Toute l’analyse de De Martino se concentre sur ce point : dans cette crise, la distinction minimale entre la chose présente et le sujet s’effondre. Dans le quotidien, en quelque sorte, les choses sont les choses, je suis moi, comme deux droites parallèles qui ne se déforment pas ou peu ni ne se confondent jamais vraiment. Et ce qui est perturbé dans la crise, c’est précisément cette présence tranquille des choses à mon être et de mon être aux choses, cette assurance de la distinction. C’est pourquoi Martino parle d’une « crise de la présence » :
« Tout se passe comme si une présence fragile, non assurée, labile, ne résistait pas au choc que produit tel contenu émotionnant, ne trouvait pas assez d’énergie pour se maintenir face à celui-ci en le récupérant, en le désignant et en le maîtrisant au sein d’un réseau de rapports définis [= une chose parmi les choses habituelles]. La présence tend à rester polarisée sur un certain contenu, elle ne parvient pas à aller au-delà et, par conséquent, elle disparaît et elle abdique en tant que présence. La distinction s’écroule entre la présence et le monde qui se rend présent : au lieu d’entendre le mot, le sujet devient le mot qu’il entend, [etc.]. » (Le monde magique).

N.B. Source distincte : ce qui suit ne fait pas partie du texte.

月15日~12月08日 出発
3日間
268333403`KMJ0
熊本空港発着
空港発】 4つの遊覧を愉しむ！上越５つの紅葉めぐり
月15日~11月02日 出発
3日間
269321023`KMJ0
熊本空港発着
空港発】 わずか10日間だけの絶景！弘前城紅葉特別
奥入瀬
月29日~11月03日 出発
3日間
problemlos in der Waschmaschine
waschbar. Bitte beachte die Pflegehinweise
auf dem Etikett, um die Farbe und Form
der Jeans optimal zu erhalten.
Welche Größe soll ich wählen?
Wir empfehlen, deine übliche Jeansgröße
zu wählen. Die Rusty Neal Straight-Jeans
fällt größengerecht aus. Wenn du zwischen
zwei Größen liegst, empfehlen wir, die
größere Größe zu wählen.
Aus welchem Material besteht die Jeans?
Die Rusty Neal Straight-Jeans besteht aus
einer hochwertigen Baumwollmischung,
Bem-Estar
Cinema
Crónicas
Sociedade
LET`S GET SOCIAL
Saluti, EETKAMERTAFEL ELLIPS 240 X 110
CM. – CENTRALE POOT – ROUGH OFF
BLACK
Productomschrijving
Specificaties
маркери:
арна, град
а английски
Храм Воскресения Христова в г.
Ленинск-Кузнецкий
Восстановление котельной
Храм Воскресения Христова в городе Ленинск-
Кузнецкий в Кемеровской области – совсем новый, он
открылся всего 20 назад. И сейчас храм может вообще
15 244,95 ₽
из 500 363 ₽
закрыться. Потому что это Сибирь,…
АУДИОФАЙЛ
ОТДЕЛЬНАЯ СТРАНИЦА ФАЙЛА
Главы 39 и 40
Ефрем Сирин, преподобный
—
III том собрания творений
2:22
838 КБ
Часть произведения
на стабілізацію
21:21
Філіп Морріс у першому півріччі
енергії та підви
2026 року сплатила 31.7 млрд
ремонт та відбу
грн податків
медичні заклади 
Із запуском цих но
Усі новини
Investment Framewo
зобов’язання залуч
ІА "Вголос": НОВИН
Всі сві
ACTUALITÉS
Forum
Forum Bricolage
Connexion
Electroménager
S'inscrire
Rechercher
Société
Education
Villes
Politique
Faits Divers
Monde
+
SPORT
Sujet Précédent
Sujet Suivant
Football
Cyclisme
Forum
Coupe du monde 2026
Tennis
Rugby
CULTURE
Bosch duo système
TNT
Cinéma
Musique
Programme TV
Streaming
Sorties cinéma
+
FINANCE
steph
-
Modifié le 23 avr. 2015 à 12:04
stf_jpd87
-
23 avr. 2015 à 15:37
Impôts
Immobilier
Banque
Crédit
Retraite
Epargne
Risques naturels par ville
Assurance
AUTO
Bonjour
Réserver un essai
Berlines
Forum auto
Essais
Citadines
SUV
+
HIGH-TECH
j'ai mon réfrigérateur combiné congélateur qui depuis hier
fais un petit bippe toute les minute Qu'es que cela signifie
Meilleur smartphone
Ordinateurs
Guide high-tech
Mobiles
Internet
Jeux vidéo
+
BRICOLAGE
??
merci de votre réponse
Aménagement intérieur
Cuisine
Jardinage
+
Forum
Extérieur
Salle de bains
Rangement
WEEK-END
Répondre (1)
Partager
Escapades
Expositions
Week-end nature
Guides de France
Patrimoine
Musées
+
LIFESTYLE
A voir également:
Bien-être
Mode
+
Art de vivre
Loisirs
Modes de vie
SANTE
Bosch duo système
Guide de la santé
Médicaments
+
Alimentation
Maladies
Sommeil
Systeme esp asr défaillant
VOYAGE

La magie, on verra ça, ce sera une manière de rétablir la présence stable. Mais ce qui importe pour l’instant, c’est de voir que cet état de crise, cette irruption dans le cours des choses, vient révéler quelque chose du rythme de base, du rythme quotidien. La crise met en lumière ce qui se joue dans l’état de moindre intensité, dans l’expérience « normale » de ces sociétés.
De Martino montre ainsi que toute la temporalité quotidienne est habitée par la possibilité du moment de crise. La « crise de la présence » dévoile la vérité de la « présence labile » (c’est-à-dire qui peut sans cesse glisser). Dans le monde magique, mon « être au monde » n’est pas un sujet parfaitement séparé et indépendant du monde. Pas une identité close, pas je = je, car dans la manière dont il traite le monde il en va de sa vie – et justement : pas uniquement dans des besoins ou des choses physiquement objectivables, mais dans des présences, des relations. Et donc ça configure une certaine attention aux choses, pas uniquement pour leurs propriétés et leur utilité, mais une attention pour ce qu’elles sont. Une inquiétude ambiante.

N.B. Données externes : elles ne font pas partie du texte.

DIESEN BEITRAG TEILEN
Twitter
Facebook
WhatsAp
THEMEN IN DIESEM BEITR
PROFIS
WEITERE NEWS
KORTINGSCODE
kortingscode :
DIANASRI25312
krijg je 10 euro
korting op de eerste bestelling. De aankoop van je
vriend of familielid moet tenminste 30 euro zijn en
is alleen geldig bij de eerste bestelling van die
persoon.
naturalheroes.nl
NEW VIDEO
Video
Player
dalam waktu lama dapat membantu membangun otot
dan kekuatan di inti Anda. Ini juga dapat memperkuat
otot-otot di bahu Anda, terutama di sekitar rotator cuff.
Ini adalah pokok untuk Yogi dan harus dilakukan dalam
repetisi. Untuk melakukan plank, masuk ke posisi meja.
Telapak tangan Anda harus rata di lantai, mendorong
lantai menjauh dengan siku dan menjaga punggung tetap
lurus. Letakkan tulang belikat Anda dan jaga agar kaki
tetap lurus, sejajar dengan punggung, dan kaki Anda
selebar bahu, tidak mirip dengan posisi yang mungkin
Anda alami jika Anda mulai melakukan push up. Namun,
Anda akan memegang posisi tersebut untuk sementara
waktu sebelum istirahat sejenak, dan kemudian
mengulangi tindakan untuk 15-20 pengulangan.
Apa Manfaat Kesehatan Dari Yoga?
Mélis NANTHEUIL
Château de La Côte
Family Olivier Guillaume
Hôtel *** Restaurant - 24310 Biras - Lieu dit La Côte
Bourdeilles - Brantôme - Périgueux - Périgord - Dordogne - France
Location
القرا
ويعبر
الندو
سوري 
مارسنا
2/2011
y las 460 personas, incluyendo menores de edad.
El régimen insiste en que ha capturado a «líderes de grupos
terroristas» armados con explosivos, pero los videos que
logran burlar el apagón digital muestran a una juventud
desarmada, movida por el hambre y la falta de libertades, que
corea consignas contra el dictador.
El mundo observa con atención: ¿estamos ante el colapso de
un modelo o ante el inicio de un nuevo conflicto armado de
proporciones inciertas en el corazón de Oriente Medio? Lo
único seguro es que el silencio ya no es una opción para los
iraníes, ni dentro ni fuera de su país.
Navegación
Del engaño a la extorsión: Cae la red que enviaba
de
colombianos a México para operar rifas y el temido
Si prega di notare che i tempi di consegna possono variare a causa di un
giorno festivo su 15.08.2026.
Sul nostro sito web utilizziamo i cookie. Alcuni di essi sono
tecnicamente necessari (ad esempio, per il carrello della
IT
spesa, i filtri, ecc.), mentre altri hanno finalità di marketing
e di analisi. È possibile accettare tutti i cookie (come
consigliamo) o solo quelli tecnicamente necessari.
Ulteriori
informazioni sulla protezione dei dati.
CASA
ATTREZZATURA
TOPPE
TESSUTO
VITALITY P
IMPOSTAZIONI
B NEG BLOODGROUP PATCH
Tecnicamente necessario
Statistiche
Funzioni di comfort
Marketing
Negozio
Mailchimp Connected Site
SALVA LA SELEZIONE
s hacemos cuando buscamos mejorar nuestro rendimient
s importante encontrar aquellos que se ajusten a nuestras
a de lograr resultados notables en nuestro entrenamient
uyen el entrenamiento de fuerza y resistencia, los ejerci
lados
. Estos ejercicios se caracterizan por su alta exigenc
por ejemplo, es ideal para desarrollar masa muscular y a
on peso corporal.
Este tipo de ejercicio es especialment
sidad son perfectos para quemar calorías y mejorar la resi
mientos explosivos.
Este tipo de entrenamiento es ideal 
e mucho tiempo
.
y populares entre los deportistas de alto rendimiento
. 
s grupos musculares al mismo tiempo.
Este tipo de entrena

3. En retirer le concept de présence
A partir de là, on peut tresser les fils qu’on a tirés, et construire le concept de présence :
C’est la manière dont la temporalité quotidienne (l’expérience qu’on fait le plus souvent) est accordée au moment particulier (un événement ou plutôt la manière dont quelque chose parfois d’extérieurement insignifiant fait événement – surgit, est du nouveau pour moi). On peut imaginer une ligne en pointillés, le rythme de base, et un point hors de la ligne, l’événement – et relier chaque pointillé au point.
La présence, c’est cette dimension qui se tend entre un instant remarquable et une temporalité familière.

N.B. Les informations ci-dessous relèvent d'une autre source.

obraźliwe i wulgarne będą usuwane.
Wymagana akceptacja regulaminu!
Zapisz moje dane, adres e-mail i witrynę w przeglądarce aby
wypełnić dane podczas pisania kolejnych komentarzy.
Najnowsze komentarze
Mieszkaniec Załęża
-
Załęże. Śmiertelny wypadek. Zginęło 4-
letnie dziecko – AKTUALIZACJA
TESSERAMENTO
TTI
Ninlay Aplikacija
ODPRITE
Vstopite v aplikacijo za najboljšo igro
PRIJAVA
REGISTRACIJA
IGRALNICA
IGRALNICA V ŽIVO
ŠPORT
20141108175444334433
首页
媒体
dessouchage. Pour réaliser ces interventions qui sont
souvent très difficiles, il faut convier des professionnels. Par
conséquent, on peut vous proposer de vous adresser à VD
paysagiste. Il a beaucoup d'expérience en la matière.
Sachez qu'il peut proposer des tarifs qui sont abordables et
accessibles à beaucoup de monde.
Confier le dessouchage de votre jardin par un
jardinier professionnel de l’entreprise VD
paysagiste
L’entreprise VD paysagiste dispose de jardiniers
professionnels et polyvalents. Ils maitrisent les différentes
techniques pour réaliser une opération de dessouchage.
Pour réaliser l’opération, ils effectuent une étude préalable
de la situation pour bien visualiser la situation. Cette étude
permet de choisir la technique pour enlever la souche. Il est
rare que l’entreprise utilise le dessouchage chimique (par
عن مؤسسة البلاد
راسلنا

Cette dimension définit une expérience possible. Et comme cette expérience possible dépend de conditions sociales autant que de conditions subjectives, elle peut être partagée par plusieurs sujets, et forme ainsi autre chose qu’un simple vécu personnel : un monde. Ce qui compte, ce n’est plus uniquement les propriétés des choses ici et maintenant ou les pensées que je projette sur elles, mais la série temporelle dans laquelle elles font irruption, le rythme à partir duquel il y a entrée en présence. Car c’est évidemment la manière d’arriver qui configure le sens des choses, et cette manière n’est pas simplement objective ou spatiale (c’est passé par là, c’est arrivé comme ça), cette manière est également temporelle. Et ça, c’est tout simplement le concept d’attention. Pas uniquement je fais attention à telle ou telle chose, mais : je baigne dans un régime d’attention.
Du coup, dans notre exemple du monde magique, la présence, c’est la manière dont l’expérience banale est accordée à la possibilité de la crise – l’écho mimétique peut me happer. Et cette tension entre un extrême et un régime de base donne la « présence labile » ou précaire, qu’on peut dire une inquiétude. C’est pourquoi j’appelle cette tension une tonalité : elle accorde les notes possibles de l’expérience, son timbre si on veut. Tonalité, c’est ainsi le concept de ce qu’on appelle couramment ambiance, humeur, affectivité. C’est la manière dont une subjectivité vient peupler un monde. L’expérience est tendue par une tonalité, elle est une certaine affectivité des présences, la manière dont elles nous touchent. Le monde magique, c’est avant tout cette expérience ouverte par l’inquiétude, expérience de la précarité de l’être des choses. Au fond, une tonalité, ça permet de penser un sentiment qui n’est pas purement subjectif, qui est consistant, partageable et presque objectif comme une ambiance. Une tonalité, c’est un peu le sentiment du monde.
Avec le concept de présence (qui contient et déploie ceux d’attention, de tonalité, d’expérience et de monde) on obtient ainsi une diagonale entre sujet et objet, qui est la manière dont je me rapporte aux choses et les choses à moi.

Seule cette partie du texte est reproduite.